= What to do =
[A] Decide whether each statement agrees with the abstract below on AlkA's excision of 1,N6-ethenoadenine. Answer yes or no for each and quote the words from the abstract that settle it. (i) N-glycosidic bond hydrolysis is the rate-limiting step of the AlkA reaction. (ii) AlkA binds the εA-DNA lesion more tightly than it binds the abasic DNA site. (iii) AAG catalyzes nucleotide flipping faster than AlkA does.
[B] According to the abstract below on AlkA, what property of the εA lesion let the researchers directly monitor the nucleotide flipping step?

##### Extract provided

Kinetic Mechanism for the Flipping and Excision of 1,N6-Ethenoadenine by AlkA

Escherichia coli 3-methyladenine DNA glycosylase II (AlkA), an adaptive response glycosylase with a broad substrate range, initiates base excision repair by flipping a lesion out of the DNA duplex and hydrolyzing the N-glycosidic bond. We used transient and steady state kinetics to determine the minimal mechanism for recognition and excision of 1,N(6)-ethenoadenine (εA) by AlkA. The natural fluorescence of this endogenously produced lesion allowed us to directly monitor the nucleotide flipping step. We found that AlkA rapidly and reversibly binds and flips out εA prior to N-glycosidic bond hydrolysis, which is the rate-limiting step of the reaction. The binding affinity of AlkA for the εA-DNA lesion is only 40-fold tighter than for a nonspecific site and 20-fold weaker than for the abasic DNA site. The mechanism of AlkA-catalyzed excision of εA was compared to that of the human alkyladenine DNA glycosylase (AAG), an independently evolved glycosylase that recognizes many of the same substrates. AlkA and AAG both catalyze N-glycosidic bond hydrolysis to release εA, and their overall rates of reaction are within 2-fold of each other. Nevertheless, we find dramatic differences in the kinetics and thermodynamics for binding to εA-DNA. AlkA catalyzes nucleotide flipping an order of magnitude faster than AAG; however, the equilibrium for flipping is almost 3 orders of magnitude more favorable for AAG than for AlkA. These results illustrate how enzymes that perform the same chemistry can use different substrate recognition strategies to effectively repair DNA damage.

##########
##### Study material

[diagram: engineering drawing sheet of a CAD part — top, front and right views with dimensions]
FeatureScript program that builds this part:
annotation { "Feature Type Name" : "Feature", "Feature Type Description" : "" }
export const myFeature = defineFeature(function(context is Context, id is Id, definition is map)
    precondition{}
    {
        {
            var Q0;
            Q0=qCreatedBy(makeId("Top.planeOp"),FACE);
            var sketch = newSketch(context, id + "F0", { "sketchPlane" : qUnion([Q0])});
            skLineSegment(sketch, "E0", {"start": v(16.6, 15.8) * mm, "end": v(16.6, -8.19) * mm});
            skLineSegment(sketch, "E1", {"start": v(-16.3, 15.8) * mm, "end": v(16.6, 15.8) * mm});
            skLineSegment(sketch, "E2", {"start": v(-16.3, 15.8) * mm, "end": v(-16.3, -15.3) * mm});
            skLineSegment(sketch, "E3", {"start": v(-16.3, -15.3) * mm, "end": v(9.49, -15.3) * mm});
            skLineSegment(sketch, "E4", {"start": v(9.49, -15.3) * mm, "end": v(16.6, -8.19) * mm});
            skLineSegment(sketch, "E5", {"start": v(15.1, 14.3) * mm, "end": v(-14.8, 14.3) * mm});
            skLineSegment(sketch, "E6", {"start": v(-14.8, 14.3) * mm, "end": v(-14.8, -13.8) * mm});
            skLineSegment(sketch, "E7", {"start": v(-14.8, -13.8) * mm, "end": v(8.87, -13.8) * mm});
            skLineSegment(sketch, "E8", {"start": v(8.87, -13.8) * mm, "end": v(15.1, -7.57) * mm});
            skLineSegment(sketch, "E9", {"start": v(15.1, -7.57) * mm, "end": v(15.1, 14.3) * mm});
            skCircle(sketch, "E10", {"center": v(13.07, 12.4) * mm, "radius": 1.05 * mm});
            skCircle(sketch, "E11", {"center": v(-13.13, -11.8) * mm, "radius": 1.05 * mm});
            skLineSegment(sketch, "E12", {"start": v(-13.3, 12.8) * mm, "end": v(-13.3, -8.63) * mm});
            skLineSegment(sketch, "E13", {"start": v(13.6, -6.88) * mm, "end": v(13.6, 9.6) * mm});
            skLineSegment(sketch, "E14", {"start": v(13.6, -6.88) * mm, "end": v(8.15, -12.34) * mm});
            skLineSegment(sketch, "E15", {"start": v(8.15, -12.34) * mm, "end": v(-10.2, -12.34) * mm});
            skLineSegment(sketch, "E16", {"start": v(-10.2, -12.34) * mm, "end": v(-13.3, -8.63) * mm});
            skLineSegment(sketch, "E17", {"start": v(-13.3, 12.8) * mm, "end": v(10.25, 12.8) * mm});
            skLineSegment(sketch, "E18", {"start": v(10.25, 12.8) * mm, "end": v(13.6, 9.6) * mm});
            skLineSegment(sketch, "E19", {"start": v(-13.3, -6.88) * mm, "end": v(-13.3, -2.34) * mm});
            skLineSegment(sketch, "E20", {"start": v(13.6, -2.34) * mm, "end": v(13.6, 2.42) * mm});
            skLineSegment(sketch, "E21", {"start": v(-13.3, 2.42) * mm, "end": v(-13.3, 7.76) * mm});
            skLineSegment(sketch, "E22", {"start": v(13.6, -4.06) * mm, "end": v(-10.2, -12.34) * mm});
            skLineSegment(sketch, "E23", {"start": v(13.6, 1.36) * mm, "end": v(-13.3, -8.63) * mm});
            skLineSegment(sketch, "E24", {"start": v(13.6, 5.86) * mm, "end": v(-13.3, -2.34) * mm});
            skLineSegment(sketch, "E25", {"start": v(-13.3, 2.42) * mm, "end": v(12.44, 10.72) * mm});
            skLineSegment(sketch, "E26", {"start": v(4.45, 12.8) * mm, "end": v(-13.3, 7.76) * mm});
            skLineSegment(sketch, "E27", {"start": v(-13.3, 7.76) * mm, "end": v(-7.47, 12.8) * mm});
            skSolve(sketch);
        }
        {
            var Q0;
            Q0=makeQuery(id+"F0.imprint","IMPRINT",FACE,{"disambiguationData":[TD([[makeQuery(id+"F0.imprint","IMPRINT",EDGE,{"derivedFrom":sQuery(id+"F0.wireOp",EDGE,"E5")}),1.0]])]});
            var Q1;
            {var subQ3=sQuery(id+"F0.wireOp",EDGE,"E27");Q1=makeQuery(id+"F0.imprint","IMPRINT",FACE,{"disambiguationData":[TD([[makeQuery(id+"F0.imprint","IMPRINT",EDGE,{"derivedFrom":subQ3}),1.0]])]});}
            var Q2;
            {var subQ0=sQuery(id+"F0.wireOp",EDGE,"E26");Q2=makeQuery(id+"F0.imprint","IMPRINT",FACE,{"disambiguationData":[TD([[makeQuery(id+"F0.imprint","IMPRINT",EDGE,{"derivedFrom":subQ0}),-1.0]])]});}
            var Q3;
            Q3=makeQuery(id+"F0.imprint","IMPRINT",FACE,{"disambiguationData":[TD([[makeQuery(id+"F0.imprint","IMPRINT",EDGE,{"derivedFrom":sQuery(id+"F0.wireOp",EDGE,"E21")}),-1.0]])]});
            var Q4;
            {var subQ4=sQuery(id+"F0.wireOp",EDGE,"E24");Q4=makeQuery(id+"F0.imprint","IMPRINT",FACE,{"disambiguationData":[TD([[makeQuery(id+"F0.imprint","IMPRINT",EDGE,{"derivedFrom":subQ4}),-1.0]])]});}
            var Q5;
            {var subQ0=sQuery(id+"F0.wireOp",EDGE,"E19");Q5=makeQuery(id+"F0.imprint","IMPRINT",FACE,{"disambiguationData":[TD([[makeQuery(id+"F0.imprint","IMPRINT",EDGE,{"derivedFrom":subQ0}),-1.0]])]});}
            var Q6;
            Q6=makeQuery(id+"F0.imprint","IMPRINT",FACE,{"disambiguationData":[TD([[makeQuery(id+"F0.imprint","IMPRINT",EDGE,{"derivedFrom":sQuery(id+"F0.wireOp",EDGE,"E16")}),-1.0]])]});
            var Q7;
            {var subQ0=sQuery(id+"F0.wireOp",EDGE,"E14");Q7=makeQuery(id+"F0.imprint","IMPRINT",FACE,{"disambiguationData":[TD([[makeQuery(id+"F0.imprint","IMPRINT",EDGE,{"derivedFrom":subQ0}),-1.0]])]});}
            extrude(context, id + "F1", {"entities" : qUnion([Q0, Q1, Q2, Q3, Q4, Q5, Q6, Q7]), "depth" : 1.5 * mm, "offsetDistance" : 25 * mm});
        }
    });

##########

= Solutions by task =
[A]
(i) Yes: "N-glycosidic bond hydrolysis, which is the rate-limiting step of the reaction"
(ii) No: "20-fold weaker than for the abasic DNA site"
(iii) No: "AlkA catalyzes nucleotide flipping an order of magnitude faster than AAG"

[B] The lesion's natural fluorescence.